Hell, don't worry about it. Exploration, interaction, and combat are all equally important in a successful tabletop game; and if they aren’t equal, there is a reason combat comes third in the list.

[–] explodicle@local106.com 7 points 2 years ago

Magic items that are more useful for the beginners. So in this case... magic weapons that aren't monk weapons, spell scrolls, holy water, armor, etc.

[–] troyunrau@lemmy.ca 11 points 2 years ago (2 children)

Chronomancer wizards -- let me try anyway...

L10 Chronomancer wizard enters the room, winks, and five L4 concentration spells, and one L5 concentration spell happen simultaneously (requires just under an hour of prep, L10 feature, catnap spell, a lot of spell slots (11 L3 or higher), and a bunch of familiars).

DM: dafuq

L15 Chronomancer wizard enters the room, winks, and burns three legendary resistances and forces a failed save, autokilling the BBEG.

DM: ah, but that'll be four points of exhaustion!

Chronomancer: (shrugs) I magic jarred into this critter who is immune to exhaustion and can now force anyone to fail at any time without recourse.

DM: dafuq?

[–] oxideseven@lemmy.ca 2 points 2 years ago (1 children)

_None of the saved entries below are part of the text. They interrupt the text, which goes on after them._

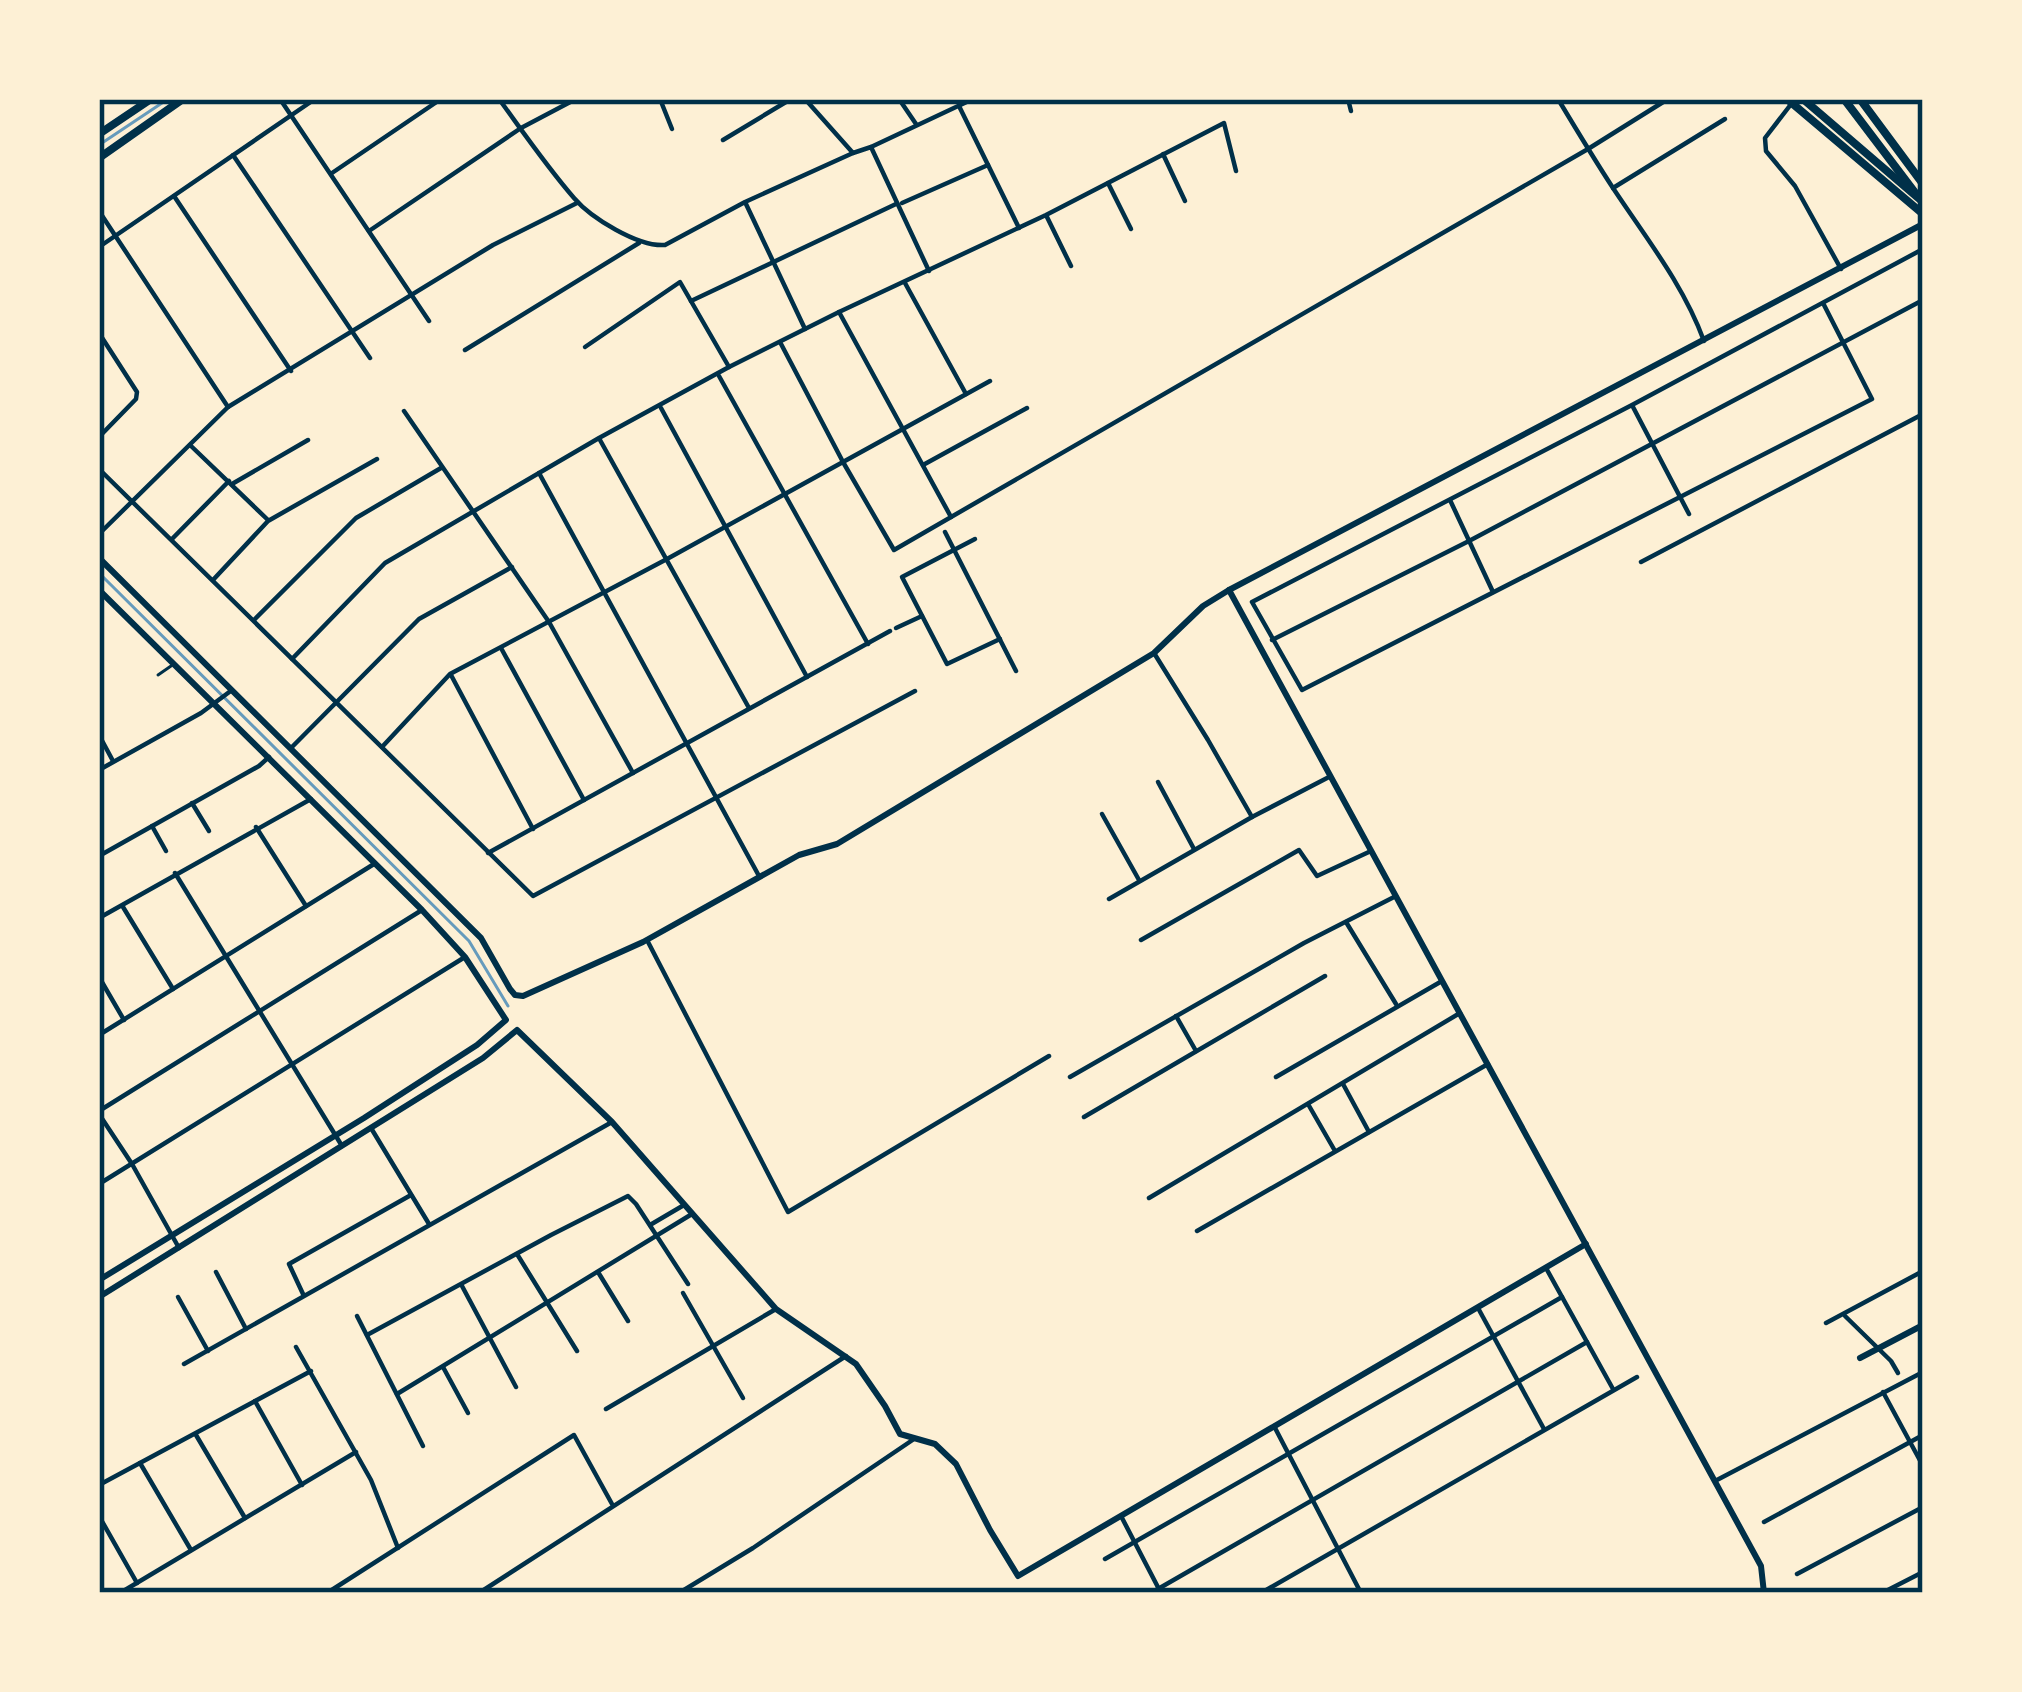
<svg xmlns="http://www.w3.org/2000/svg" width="2022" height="1692" font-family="Poppins,sans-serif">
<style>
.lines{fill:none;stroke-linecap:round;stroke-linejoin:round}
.stream{stroke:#669bbc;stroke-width:3}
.service{stroke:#003049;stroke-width:3}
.minor{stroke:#003049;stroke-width:4.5}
.tertiary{stroke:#003049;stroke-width:6}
.secondary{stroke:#003049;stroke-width:8}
.trunk{stroke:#003049;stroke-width:8}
.neatline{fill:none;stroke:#003049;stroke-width:4.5}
</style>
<rect width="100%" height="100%" fill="#fdf0d5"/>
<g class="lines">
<g class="stream">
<polyline points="99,145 168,99"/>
<polyline points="99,573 469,941 508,1006"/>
</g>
<polyline class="service" points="158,675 171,666"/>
<g class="minor">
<polyline points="280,99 429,321"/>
<path d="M499 99C523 132 547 167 574 198 591 218 638 247 665 245L745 202 853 153"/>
<polyline points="660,99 672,129"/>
<polyline points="805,99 853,153 871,147 929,271"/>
<polyline points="899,99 916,124"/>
<polyline points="1348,99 1351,111"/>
<path d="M1558 99C1576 129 1594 159 1613 188 1646 238 1683 284 1704 341"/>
<polyline points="1795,99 1765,138 1766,151 1795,186 1841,269"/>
<polyline points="959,106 1019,228"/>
<polyline points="723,140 791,99"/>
<polyline points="871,147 973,99"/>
<polyline points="1163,154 1185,201"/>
<polyline points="233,155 370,358"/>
<polyline points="332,173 441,99"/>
<polyline points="1108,183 1131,229"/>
<polyline points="1613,188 1725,119"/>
<polyline points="174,196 291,371"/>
<polyline points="902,203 988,165"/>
<polyline points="746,204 805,329"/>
<polyline points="99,211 228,407"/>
<polyline points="1047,217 1071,266"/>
<polyline points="369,231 521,128 576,99"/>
<polyline points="99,247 315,99"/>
<polyline points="905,283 966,394"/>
<polyline points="691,301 896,204"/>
<polyline points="1823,303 1872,399 1302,690 1252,602 1632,405 1923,249"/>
<polyline points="839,312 951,517"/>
<polyline points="99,333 137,392 136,399 99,437"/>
<polyline points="780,342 843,462 894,550 1588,149 1668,99"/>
<polyline points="585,347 680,282 729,367"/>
<polyline points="465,350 639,243"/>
<polyline points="719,376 868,644"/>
<polyline points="1633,407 1689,514"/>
<polyline points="661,408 807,677"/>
<polyline points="404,411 549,622 633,773"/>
<polyline points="600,440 749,708"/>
<polyline points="190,445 268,520"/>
<polyline points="923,465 1027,408"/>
<polyline points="99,469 533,896 915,691"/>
<polyline points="539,473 759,876"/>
<polyline points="232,484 308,440"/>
<polyline points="1450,500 1493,592"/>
<polyline points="945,532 1016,671"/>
<polyline points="99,534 228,407 493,245 577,203"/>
<polyline points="172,539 229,481"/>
<polyline points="975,539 902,577 947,664 1000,639"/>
<polyline points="1641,562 1923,414"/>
<polyline points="213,580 268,521 377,459"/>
<polyline points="254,620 356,518 441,468"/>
<polyline points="896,628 922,616"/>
<polyline points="1272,640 1469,541 1923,300"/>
<polyline points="501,648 584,800"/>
<polyline points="1154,653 1208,740 1252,817"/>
<polyline points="292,659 385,563 599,438 729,367 839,312 1046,215 1224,123 1236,171"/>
<polyline points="451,675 533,829"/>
<polyline points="99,735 113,761"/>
<polyline points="382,747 450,674 667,559 990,381"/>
<polyline points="291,748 419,619 512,567"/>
<polyline points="99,770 201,713 232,690"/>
<polyline points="1158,782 1194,849"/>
<polyline points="192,803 209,831"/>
<polyline points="1102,814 1139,880"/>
<polyline points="152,826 166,851"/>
<polyline points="256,827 306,906"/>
<polyline points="488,853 890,631"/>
<polyline points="99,856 259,766 269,757"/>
<polyline points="175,873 342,1146"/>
<polyline points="1109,899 1252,817 1329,777"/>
<polyline points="123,907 173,989"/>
<polyline points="99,918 311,799"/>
<polyline points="1346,922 1396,1004"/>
<polyline points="647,940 788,1212 1049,1056"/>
<polyline points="1141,940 1299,850 1317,876 1371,851"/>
<polyline points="99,977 124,1020"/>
<polyline points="1176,1016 1196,1051"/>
<polyline points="99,1035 374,864"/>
<polyline points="1070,1077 1304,943 1396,896"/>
<polyline points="1276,1077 1442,981"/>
<polyline points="1343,1084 1369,1132"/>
<polyline points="1308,1104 1335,1151"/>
<polyline points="99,1111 422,910"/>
<polyline points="99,1114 132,1164 179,1248"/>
<polyline points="1084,1117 1325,976"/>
<polyline points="371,1128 429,1224"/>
<polyline points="99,1184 465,957"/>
<polyline points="1149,1198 1460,1013"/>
<polyline points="650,1225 684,1205"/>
<polyline points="1197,1231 1488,1064"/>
<polyline points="517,1254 577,1351"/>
<polyline points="1546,1268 1613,1389"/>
<polyline points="216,1272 246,1329"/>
<polyline points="598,1272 628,1321"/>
<polyline points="462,1286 516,1387"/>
<polyline points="683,1293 743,1398"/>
<polyline points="303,1294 289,1264 411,1195"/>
<polyline points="178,1297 208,1351"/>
<polyline points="1478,1308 1544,1429"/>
<polyline points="357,1316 423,1446"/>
<polyline points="1845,1316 1891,1361 1898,1373"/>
<polyline points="1826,1323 1923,1271"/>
<polyline points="367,1335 551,1235 628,1196 636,1204 688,1284"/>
<polyline points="296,1347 371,1480 398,1548"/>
<polyline points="184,1364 612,1122"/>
<polyline points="443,1367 468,1413"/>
<polyline points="1883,1392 1923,1466"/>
<polyline points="397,1394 692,1214"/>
<polyline points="255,1401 302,1485"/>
<polyline points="606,1409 776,1309"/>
<polyline points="1274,1426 1361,1593"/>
<polyline points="196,1435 245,1518"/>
<polyline points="140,1463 191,1550"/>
<polyline points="1715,1481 1923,1372"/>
<polyline points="99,1485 311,1371"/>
<polyline points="99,1516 137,1583"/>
<polyline points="1121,1516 1161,1593"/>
<polyline points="1764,1522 1923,1435"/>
<polyline points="1105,1559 1562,1297"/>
<polyline points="1797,1574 1923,1507"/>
<polyline points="120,1593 356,1452"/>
<polyline points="327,1593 574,1435 612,1504"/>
<polyline points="479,1593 846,1356"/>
<polyline points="679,1593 753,1548 914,1439"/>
<polyline points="1151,1593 1587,1342"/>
<polyline points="1261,1593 1637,1377"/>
<polyline points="1882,1593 1923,1572"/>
</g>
<g class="tertiary">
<polyline points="99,558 481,938 510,989 515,995 523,996 643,942 799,855 837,844 1154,653 1203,606 1229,590 1923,224"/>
<polyline points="99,590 422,910 465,957 506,1020 477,1045 364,1118 99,1280"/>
<polyline points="1229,590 1761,1566 1764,1593"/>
<polyline points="99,1297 483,1058 517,1030 612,1122 776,1309 856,1364 885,1406 900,1434 935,1444 956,1464 990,1530 1018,1576 1586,1244"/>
<polyline points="1860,1358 1923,1325"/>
</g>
<g class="secondary">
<polyline points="1844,99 1916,194"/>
<polyline points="1860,99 1923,184"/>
<polyline points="99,134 151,99"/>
<polyline points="99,158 183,99"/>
</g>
<g class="trunk">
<polyline points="1787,99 1923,214"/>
<polyline points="1803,99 1923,202"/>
</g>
</g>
<rect width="2022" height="1692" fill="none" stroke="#fdf0d5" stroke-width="204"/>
<rect x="102" y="102" width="1818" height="1488" class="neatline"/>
</svg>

Ok cool. You accend to godhood and become God of lonewolf badass pedants. See you next week.

Everyone else that actually showed up to play this final game for fun, the "BBEG" was just his main minion, the real BBEG is auto summoned here when he dies. What do you do?

[–] Bishma@discuss.tchncs.de 2 points 2 years ago* (last edited 2 years ago)

My struggle is when we level and a player's weird multi-class build (that was once super situational) suddenly clicks and they're everywhere on the map all at once and/or doing crazy damage and/or employing super strong crowd control. SuripiseOP can really screw up my planning.